PRImA-Research-Lab/PAGE-XML

standard/norm for LanguageSimpleType

bertsky opened this issue · 4 comments

In PAGE-XML there's @language / @primaryLanguage of type pc:LanguageSimpleType to identify the natural language of segments. Its documentation refers to ISO 639.x 2016-07-14, which I cannot make sense of. There's 639-1, 639-2 and 639-3, but AFAICT no standard that allows strings of arbitrary length (as in the PAGE-XML enumeration), and nothing shows up for 2016-07-14. This is problematic because exact 639 mappings are needed for software implementation and interoperability.

Take Norwegian for example:

                       <enumeration value="Norwegian"/>
                        <enumeration value="Norwegian Bokmål"/>
                        <enumeration value="Norwegian Nynorsk"/>

According to 639 these could be named no/nb/nn or nor/nob/nno, but how do we map that automatically, where do the strings derive from in PAGE-XML?

(Likewise, IIUC, only the first part of the ScriptSimpleType enums is actually ISO 15924, so these would have to be split at -.)
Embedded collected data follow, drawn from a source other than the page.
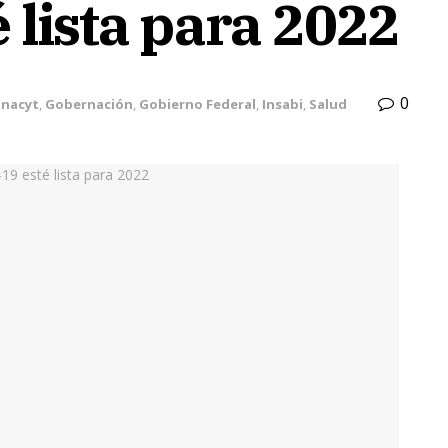
 lista para 2022
0
nacyt
,
Gobernación
,
Gobierno Federal
,
Insabi
,
Salud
So IMO what needs to be done is:

  1. In the next namespace version of PAGE-XML, change ScriptSimpleType to conform to ISO 15924 and LanguageSimpleType to conform to ISO 639.
  2. Provide a (manually crafted) transformation stylesheet mapping the existing, non-standardized xs:restriction strings to the new, standard ones. (That stylesheet can then be used by applications/users to update from the 2019 schema, or independently to interoperate with language and script values for PAGE-XML files up to 2019.)

Oh, and there's a file here documentation/Language List (from ISO).xlsx – but it does not contain a complete mapping of all language strings against their 639 codes.